DATASET_LICENSE This is the license for the dataset used, which is different from the source code license. Please read the license and use PriMIA and the data only in accordance to its terms.
doc_requirements.txt This is the requirements file to build the documentation. It is normally not needed by the end user.
environment_torch.yml This is the preferred way to install dependencies. See here for more information on setting up dependencies and an environment to run PriMIA.
inference.py This is the entrypoint to perform (encrypted inference) with PriMIA and implements the core logic. If you are interested in the internals of encrypted inference, this is the file you are looking for.
LICENSE This is the license for the source code, which is different from the dataset license. Please read the license and use PriMIA and the data only in accordance to its terms.
Makefile This file contains a large amount of pre-made recipes which can make (pun intended) your life much easier. See here for how to use these recipes.
mkdocs.yml This is a configuration file for the documentation. It is normally not needed by the end user
README.md This contains the GitHub readme. It is not needed by the end user.
requirements.txt This is the other (and not preferred) way to install dependencies. See here for more information on setting up dependencies and an environment to run PriMIA.

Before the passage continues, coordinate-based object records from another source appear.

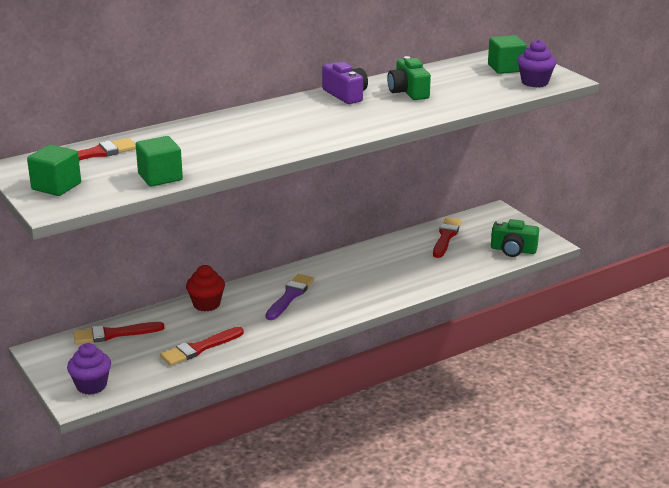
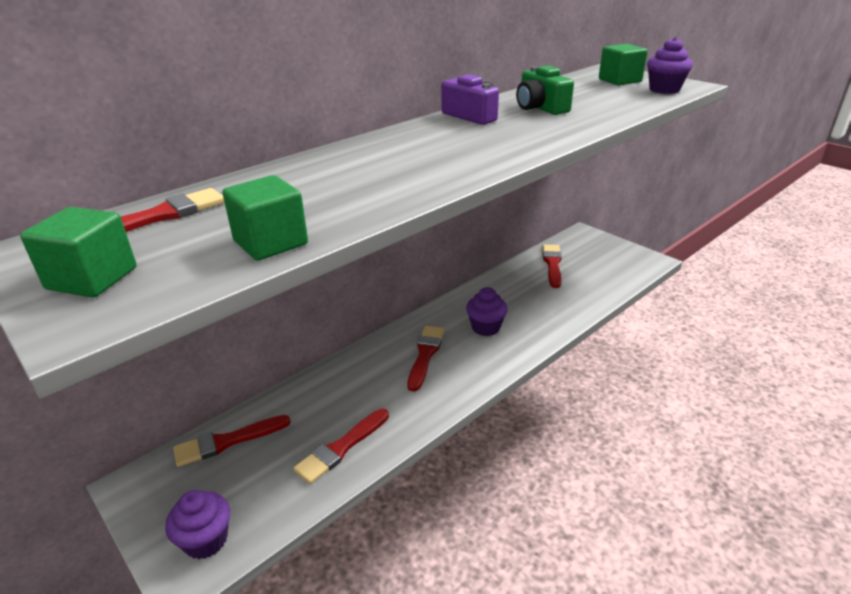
camera: 10 degrees left, 5 degrees up
(206, 304) = (334, 379): red cupcake -> none
(290, 296) = (425, 354): purple brush -> red brush
(353, 282) = (485, 327): none -> purple cupcake
(513, 250) = (623, 271): green camera -> none

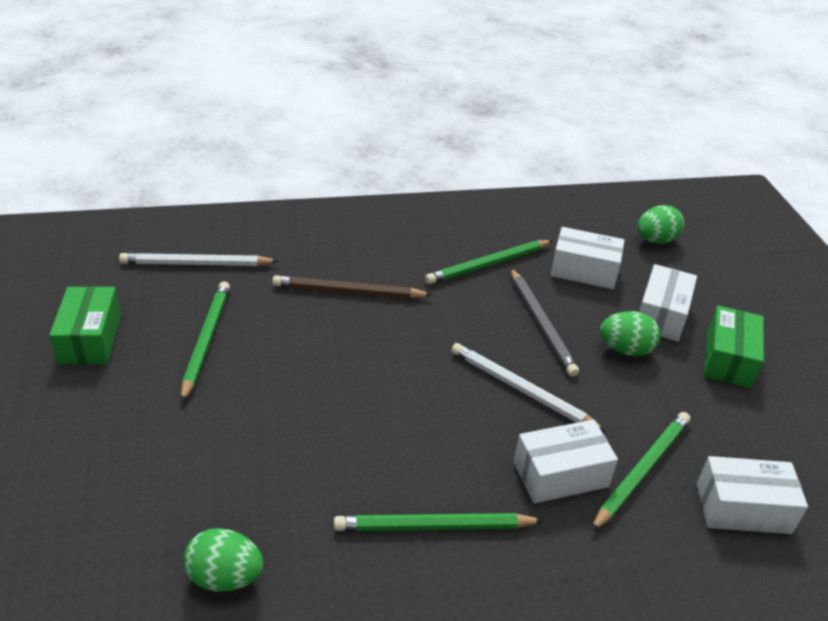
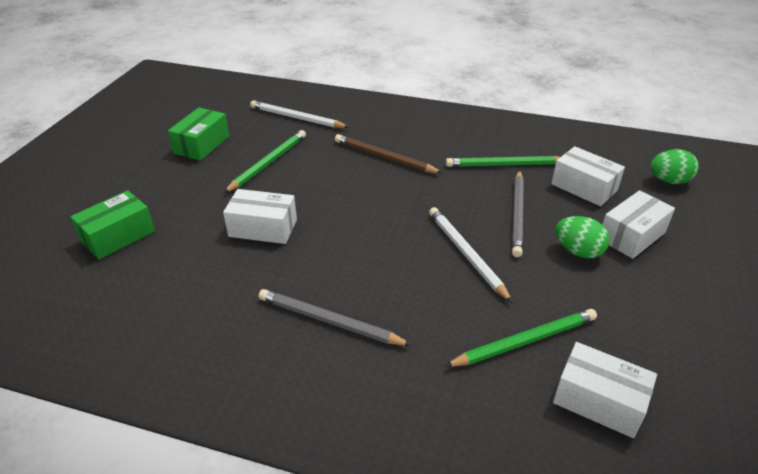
camera: 30 degrees right, 0 degrees up
(225, 577) = (172, 302): green egg -> none
(434, 527) = (329, 321): green pencil -> grey pencil
(560, 474) = (453, 321): white box -> white box (263, 228)
(728, 359) = (673, 285): green box -> green box (118, 236)

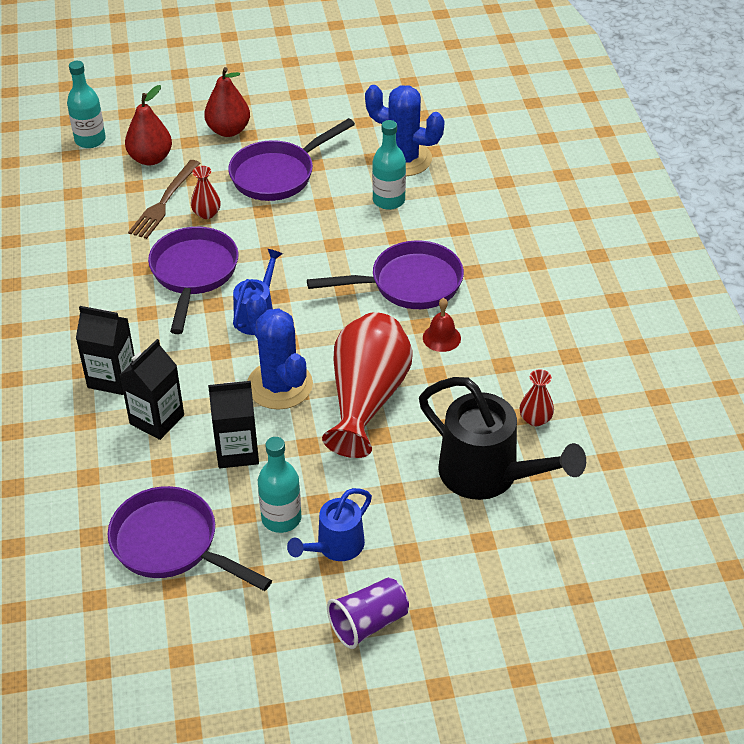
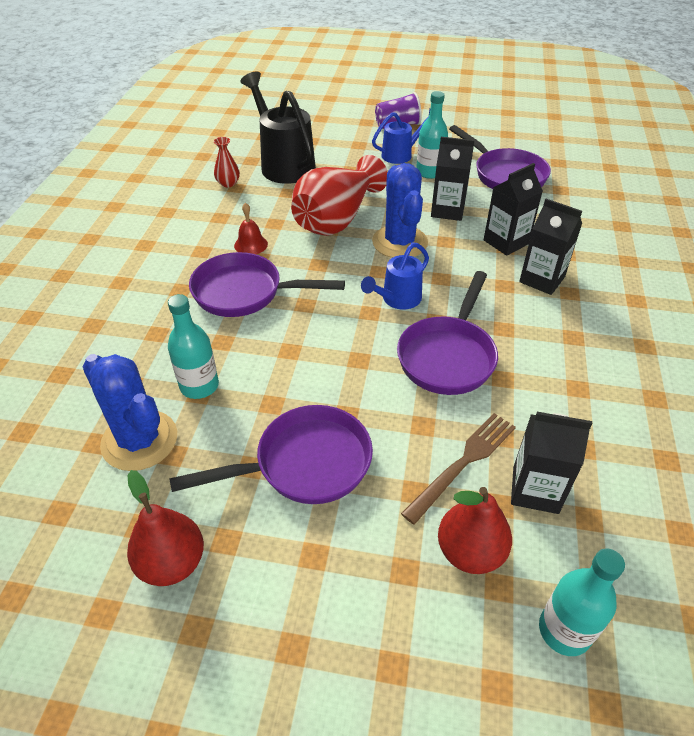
camera: 160 degrees left, 0 degrees up
(110, 199) = (535, 489): none -> black carton
(206, 213) = (414, 429): red vase -> none
(228, 130) = (339, 575): red pear -> red pear (172, 563)

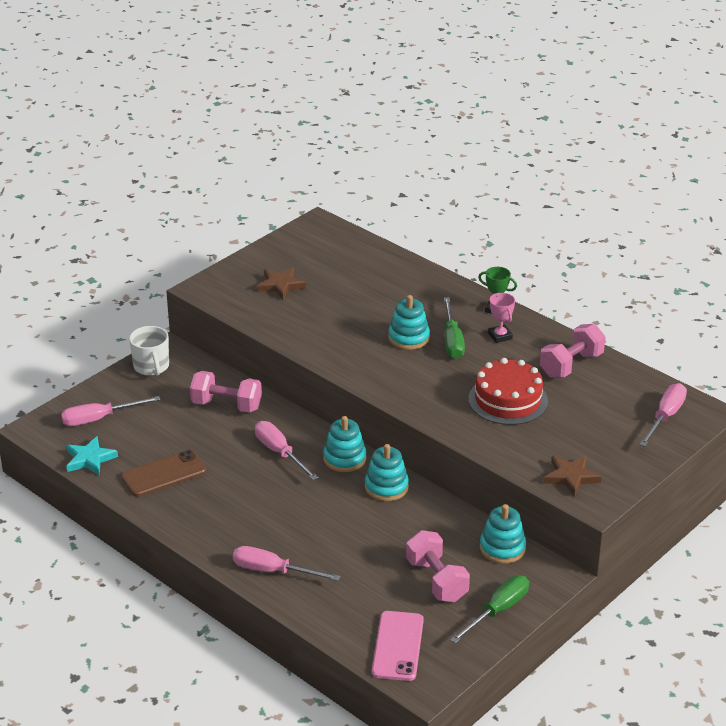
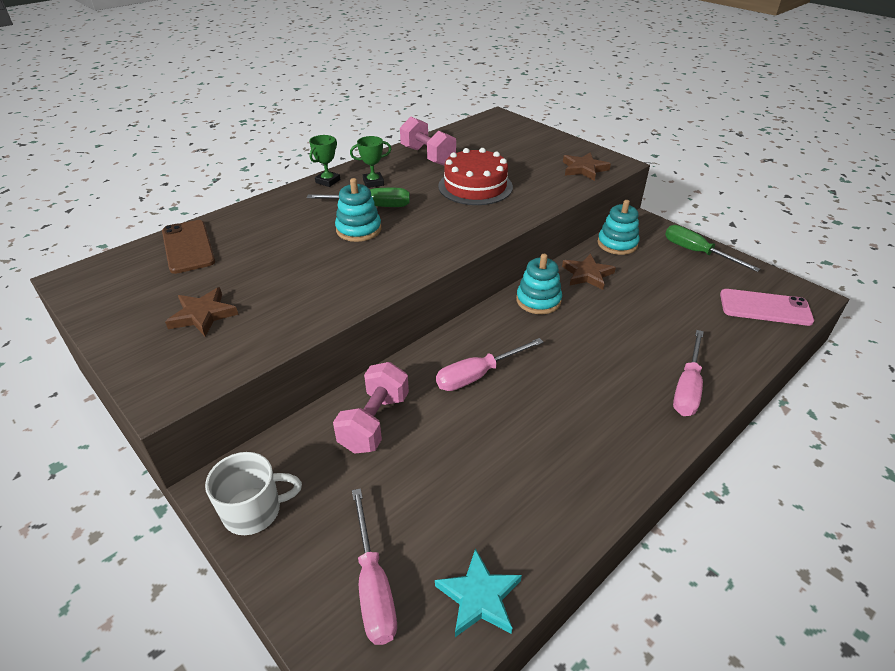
camera: 85 degrees left, 5 degrees up
(164, 474) = (517, 493): brown phone -> brown phone (188, 247)
(344, 459) = (492, 325): turquoise stacking toy -> none
(436, 521) = (587, 274): none -> brown star
(436, 580) = (669, 280): pink dumbbell -> none
(500, 336) = (373, 182): pink trophy -> green trophy
(665, 417) = (503, 129): pink screwdriver -> none

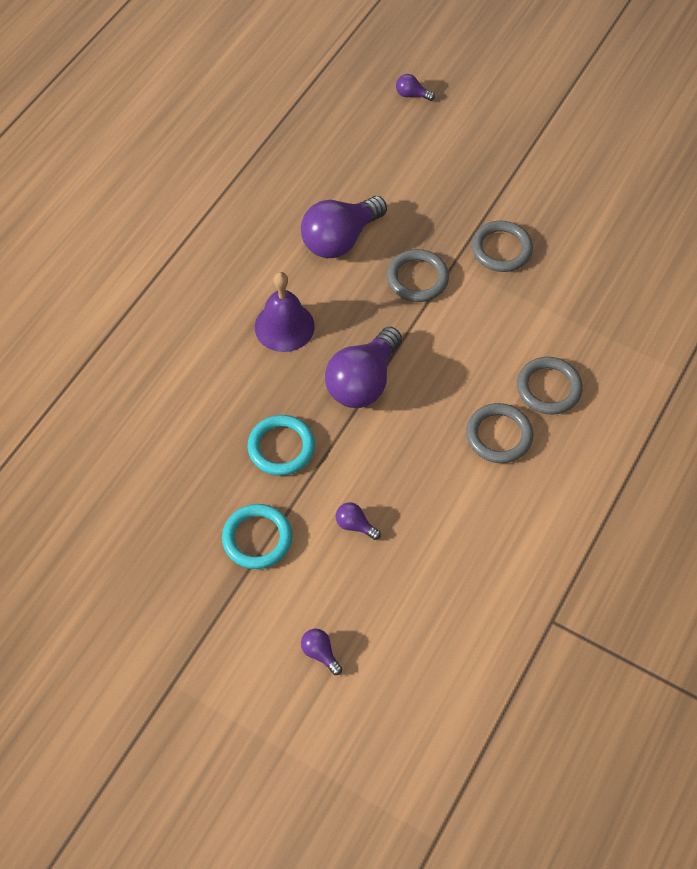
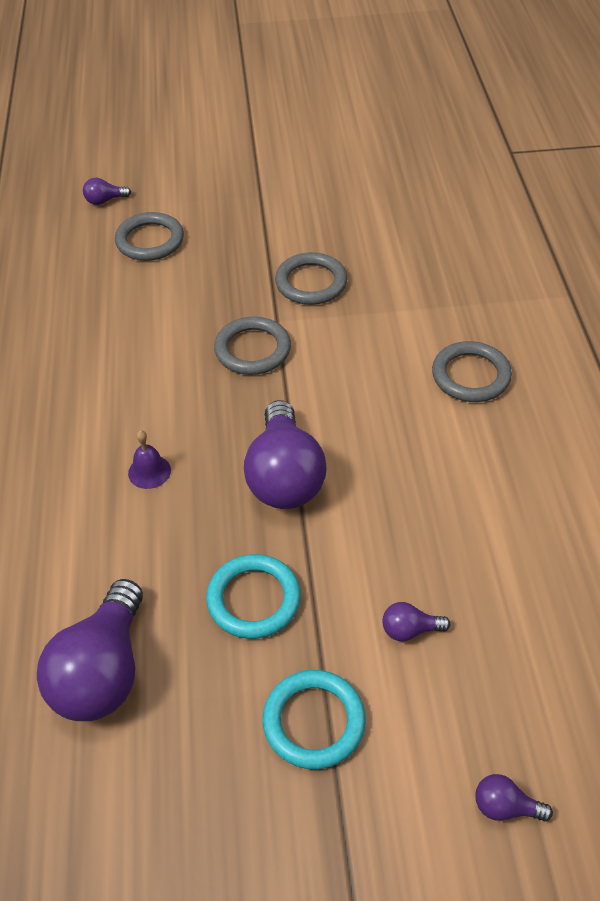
camera: 35 degrees left, 10 degrees down
(284, 326) = (149, 471): purple bell -> purple bell, size x0.53
(340, 239) = (140, 356): purple light bulb -> purple light bulb (102, 672)
(499, 435) = (467, 445): grey ring -> grey ring (150, 240)

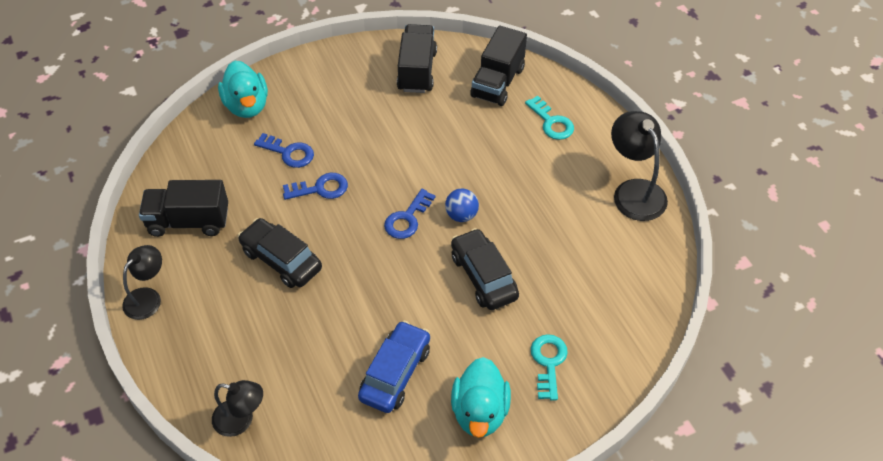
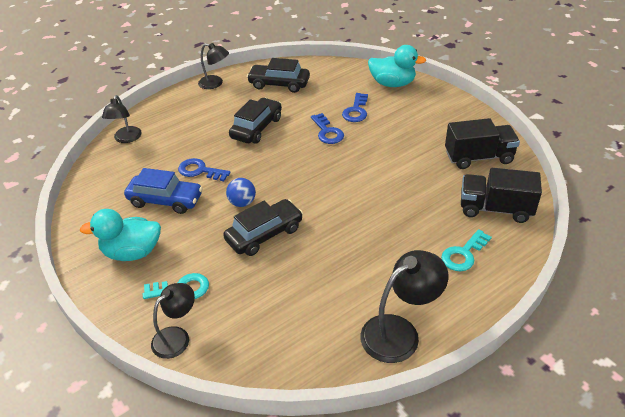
camera: 80 degrees right, 10 degrees down
(188, 221) = (279, 84): black truck -> black car
(247, 106) = (392, 84): turquoise duck -> turquoise duck turned 135 degrees counterclockwise
(407, 218) = (312, 181): blue key -> blue key (200, 171)
(461, 215) = (326, 210): blue ball -> blue ball (242, 203)
(613, 370) = (177, 337): none -> black lamp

test.py This is the entrypoint to test a trained algorithm on data which is already set up in named folders identical to the ones in our dataset. It is a convenience script to obtain model metrics and does not represent the main use-case for PriMIA.
train.py This is the entrypoint to federated or local model training and contains all the logic of the training loop. If you are interested in how training in PriMIA is carried out, this is the script to look at.